> **ФРАГМЕНТ ТЕКСТА**
|---|
Так что, раз уж мы говорим, что «знание – сила», наши знания переплетены с путями достижения целей. И это ключевой момент: нам нет никакой пользы что-то знать, если это знание не говорит нам, что делать. Это настолько глубоко встроено в машинерию разумного сознания, что чересчур очевидно для упоминания: всякое знание совершенно бесполезно, если мы не можем применить его с пользой.
Теперь мы можем вернуться к проблеме сознания: это часть мышления, специализирующаяся на использовании остальных систем управления, лежащих глубже. Но эта часть вовсе не разбирается в том, как эти системы устроены и как работают. Как было сказано, мы ходим не задумываясь, как это делается. Только когда эти системы перестают справляться, сознание обращается к мелким подробностям. Так человек с травмой ноги может впервые осознанно задуматься о том, как работает ходьба: «Чтобы повернуть налево, мне нужно оттолкнуться туда… – и тут приходится сообразить: – …а чем же?» Зачастую только столкновение с особенно сложной проблемой заставляет нас углубиться в рефлексию и попытаться понять, как же остальная часть нашего разума справляется с задачами; в такие моменты мы обнаруживаем себя говорящими примерно так: «Мне нужно организоваться. Почему же я не могу сосредоточиться на важных вопросах, не отвлекаясь на несущественные детали?»
Как правило, только в такие моменты – времена, когда мы попадаем в беду – мы и приближаемся к пониманию того, как работают наши сознания, поскольку применяем наши ограниченные познания об этих механизмах, чтобы перенастроить или починить их. Парадоксально, что именно тогда мы говорим, что сбиты с толку, ведь нужно быть очень толковым и хорошо разбираться в себе, чтобы понять и сказать такое – в отличие от обычной бестолковости, которая даже этого о себе не знает. Но мы всё равно не любим и пренебрежительно отзываемся об осознании растерянности, не понимая, насколько высокая степень самопредставления для этого требуется. Это, скорее, означает только то, что сознанию не хватает глубины, и оно способно лишь на такое ограниченное понимание того, как всё работает. Так или иначе, даже наши наиболее «осознанные» попытки самоисследования всё равно не могут вырваться за пределы прагматичного магического мира символических образов, поскольку ещё ни одному человеку не удавалось при помощи самоанализа разобраться в своих программах, работающих на нижних уровнях.
|---|
> **ЗАПИСИ НАБОРА ДАННЫХ**

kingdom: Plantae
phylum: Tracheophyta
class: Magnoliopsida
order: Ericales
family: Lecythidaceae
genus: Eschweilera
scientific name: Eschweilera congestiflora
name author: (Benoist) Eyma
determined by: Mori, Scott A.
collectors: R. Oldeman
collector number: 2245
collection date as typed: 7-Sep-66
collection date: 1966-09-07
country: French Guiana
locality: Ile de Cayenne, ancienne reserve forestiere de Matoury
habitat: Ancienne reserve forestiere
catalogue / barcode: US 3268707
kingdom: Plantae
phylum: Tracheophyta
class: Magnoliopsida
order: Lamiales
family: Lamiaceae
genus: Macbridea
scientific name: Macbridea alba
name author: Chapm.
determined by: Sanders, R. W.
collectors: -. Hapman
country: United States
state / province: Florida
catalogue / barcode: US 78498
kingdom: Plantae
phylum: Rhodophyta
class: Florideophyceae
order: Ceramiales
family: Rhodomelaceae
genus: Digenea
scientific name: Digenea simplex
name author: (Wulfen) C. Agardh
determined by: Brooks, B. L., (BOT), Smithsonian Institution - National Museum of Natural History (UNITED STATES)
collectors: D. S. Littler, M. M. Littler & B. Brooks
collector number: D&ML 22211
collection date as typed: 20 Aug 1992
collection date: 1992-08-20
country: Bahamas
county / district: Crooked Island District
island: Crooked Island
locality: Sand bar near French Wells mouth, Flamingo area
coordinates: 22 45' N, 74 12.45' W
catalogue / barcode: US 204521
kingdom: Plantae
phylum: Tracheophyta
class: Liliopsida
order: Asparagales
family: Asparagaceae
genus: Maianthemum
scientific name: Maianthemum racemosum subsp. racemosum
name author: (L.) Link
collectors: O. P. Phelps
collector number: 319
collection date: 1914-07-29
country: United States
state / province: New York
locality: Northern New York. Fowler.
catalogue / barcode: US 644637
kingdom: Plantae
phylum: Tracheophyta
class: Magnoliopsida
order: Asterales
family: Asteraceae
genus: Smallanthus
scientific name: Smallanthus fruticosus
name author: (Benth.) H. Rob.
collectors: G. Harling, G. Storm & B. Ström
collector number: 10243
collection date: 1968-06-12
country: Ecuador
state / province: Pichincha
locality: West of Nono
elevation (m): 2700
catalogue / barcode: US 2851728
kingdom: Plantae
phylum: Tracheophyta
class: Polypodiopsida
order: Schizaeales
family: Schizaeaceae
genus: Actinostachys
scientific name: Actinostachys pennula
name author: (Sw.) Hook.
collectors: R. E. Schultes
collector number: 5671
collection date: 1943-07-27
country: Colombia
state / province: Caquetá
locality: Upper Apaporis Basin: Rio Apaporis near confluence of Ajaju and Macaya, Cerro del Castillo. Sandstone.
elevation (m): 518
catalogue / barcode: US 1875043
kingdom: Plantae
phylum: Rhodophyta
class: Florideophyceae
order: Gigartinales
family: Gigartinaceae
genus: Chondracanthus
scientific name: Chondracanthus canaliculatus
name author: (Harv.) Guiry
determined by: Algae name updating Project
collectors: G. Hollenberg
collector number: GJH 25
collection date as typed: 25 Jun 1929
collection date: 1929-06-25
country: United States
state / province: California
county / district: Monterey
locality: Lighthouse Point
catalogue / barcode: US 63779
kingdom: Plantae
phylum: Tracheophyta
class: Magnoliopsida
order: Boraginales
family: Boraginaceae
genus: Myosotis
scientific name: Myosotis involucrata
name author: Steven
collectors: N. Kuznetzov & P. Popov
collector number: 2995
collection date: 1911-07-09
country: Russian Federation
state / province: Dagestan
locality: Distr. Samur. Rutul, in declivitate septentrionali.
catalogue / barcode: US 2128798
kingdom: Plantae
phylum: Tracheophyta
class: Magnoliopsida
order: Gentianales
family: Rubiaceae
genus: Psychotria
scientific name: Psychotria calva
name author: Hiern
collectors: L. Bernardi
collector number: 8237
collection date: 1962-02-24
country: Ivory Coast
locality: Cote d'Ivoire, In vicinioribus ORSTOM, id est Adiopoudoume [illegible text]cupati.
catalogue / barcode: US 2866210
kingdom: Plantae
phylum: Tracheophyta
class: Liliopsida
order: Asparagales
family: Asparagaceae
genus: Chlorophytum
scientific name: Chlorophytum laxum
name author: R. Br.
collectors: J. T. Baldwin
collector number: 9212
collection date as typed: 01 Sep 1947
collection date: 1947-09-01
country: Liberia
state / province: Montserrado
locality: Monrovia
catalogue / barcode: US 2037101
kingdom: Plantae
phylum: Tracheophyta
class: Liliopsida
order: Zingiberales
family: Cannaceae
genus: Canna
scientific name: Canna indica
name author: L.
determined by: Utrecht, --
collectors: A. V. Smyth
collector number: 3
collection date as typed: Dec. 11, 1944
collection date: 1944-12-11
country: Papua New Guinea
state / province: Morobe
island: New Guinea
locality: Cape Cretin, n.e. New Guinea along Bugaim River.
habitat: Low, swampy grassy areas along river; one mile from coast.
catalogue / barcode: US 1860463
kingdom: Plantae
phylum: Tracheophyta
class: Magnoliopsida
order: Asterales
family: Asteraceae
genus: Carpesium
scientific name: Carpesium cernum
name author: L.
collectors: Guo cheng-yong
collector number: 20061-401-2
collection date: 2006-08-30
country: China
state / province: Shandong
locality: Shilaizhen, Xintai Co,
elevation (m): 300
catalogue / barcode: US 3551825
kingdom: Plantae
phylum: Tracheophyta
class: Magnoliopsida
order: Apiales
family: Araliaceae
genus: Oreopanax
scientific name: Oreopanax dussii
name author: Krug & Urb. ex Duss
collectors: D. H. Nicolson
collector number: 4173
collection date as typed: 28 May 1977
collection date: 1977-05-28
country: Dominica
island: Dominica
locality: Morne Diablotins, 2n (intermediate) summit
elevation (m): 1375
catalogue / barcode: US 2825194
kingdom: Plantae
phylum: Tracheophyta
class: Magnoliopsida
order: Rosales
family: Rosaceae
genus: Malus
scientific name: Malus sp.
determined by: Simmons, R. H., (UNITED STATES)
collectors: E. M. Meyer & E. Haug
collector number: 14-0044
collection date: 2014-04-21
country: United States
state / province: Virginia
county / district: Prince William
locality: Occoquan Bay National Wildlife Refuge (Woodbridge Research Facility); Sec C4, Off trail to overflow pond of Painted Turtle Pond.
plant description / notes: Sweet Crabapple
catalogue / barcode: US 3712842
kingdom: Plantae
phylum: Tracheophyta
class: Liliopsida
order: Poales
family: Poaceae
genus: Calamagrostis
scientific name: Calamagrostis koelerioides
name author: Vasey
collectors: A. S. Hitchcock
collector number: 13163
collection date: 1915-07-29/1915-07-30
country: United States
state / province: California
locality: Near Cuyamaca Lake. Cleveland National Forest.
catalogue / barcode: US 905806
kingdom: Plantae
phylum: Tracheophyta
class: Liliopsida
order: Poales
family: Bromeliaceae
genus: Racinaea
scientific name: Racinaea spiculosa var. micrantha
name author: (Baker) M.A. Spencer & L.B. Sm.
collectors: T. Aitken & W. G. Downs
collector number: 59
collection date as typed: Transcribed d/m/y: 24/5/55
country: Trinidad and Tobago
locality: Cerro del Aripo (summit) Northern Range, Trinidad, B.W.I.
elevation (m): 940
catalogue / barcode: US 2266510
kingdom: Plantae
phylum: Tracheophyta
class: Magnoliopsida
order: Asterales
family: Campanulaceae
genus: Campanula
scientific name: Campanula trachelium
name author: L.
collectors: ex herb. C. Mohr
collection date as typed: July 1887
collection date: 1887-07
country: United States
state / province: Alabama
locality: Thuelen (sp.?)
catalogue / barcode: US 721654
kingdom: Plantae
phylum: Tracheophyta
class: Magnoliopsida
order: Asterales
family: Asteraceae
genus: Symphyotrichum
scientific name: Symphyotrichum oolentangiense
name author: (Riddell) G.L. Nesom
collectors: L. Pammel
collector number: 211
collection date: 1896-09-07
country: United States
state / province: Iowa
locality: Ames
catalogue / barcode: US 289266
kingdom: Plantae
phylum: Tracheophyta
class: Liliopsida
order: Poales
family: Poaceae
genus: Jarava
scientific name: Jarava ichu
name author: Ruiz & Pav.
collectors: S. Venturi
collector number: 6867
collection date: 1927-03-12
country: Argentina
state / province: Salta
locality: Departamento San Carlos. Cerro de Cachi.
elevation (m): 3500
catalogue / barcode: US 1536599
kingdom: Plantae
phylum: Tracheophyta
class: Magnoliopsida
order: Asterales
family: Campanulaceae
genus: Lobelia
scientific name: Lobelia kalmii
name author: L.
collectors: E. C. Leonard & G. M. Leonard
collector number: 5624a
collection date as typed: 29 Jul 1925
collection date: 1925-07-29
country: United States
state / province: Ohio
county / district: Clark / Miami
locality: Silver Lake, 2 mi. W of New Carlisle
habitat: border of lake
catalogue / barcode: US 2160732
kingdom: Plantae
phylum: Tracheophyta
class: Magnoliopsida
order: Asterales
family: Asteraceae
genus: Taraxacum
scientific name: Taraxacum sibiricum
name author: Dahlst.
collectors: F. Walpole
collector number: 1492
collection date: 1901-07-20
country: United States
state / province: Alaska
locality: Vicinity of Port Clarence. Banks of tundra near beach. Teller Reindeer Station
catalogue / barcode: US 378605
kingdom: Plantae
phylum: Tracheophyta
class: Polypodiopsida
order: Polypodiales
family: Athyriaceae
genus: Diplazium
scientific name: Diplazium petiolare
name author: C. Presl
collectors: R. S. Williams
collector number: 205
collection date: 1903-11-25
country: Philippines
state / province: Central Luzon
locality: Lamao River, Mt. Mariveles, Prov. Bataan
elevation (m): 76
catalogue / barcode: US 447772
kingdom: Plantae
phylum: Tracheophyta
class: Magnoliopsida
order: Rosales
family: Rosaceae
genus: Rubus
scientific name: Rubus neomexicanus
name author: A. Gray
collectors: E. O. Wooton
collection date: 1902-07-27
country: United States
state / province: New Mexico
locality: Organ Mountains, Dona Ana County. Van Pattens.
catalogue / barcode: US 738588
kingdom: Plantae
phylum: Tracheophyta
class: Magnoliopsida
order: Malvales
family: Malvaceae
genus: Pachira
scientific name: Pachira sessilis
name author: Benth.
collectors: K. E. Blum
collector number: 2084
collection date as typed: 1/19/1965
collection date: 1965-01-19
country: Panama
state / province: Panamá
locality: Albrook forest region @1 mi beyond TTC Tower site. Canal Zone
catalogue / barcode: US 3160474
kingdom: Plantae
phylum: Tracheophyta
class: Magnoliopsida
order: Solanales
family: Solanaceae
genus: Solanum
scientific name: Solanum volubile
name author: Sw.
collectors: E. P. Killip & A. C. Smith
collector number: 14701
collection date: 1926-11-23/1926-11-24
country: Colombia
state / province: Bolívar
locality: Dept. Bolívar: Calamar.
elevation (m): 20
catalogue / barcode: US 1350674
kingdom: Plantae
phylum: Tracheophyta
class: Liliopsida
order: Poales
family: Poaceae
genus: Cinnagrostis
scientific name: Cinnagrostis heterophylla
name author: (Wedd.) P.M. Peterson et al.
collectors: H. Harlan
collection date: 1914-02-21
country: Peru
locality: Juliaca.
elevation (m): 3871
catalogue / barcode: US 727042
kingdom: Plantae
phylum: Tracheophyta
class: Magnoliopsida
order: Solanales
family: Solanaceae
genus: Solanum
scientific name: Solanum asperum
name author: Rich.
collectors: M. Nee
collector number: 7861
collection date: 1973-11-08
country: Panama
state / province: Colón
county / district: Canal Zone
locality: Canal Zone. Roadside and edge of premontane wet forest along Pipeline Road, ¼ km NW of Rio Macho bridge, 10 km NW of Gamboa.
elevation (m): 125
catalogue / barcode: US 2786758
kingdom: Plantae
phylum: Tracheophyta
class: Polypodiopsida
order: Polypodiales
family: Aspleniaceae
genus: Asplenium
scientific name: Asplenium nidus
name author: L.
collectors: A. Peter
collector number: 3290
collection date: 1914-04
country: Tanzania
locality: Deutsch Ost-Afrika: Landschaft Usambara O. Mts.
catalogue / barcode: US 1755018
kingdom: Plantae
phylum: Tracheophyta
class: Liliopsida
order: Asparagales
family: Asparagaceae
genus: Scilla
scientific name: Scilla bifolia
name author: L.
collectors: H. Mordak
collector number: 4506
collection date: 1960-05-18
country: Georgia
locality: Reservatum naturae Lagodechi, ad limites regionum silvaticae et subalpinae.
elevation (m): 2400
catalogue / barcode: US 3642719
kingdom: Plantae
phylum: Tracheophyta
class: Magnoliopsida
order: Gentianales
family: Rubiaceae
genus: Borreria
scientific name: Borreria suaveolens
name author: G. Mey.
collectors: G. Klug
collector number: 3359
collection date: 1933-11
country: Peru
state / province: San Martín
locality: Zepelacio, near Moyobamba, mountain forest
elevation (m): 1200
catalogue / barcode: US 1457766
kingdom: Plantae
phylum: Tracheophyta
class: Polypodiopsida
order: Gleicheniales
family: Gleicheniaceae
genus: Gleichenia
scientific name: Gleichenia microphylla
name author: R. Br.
|---|
> **ЧТО СДЕЛАТЬ**
**1.** На чём, согласно фрагменту текста о сознании, специализируется сознание как часть мышления?
**2.** Продолжите фрагмент текста о сознании, начиная сразу после его последнего предложения.

> **ОТВЕТЫ**
**1.** На использовании остальных систем управления, лежащих глубже.

**2.**
Такова ирония «Истинных Имён». Хотя Виндж рассказывает научно-фантастическую историю, в сущности это реалистичное изображение наших собственных жизненных затруднений! Повторю ещё раз, что мы работаем с нашими сознаниями так же невежественно, как водим наши машины и движем наши тела, как участники этих футуристических игр управляют своими великолепными машинами: при помощи символов, образов и заклинаний – а также тайных личных имён. Наши части, которые мы зовём «сознаниями», сидят за когнитивными терминалами, пытаясь управлять великими и загадочными машинами разума не при помощи понимания принципов их работы, а просто выбирая имена из меню и списков символов, время от времени всплывающих на наших ментальных мониторах.
В сущности, если задуматься, иначе и быть не может! Что бы случилось, будь мы способны по-настоящему заглянуть в себя? Что может быть хуже ясного обзора всех триллионов нервных соединений? Учёные годами разглядывают фрагменты этих структур в мощные микроскопы, но так до сих пор и не преуспели в создании всесторонней теории того, что и как делают эти нейронные сети. Как сокрушительно было бы увидеть всю эту грандиозную сложность сразу!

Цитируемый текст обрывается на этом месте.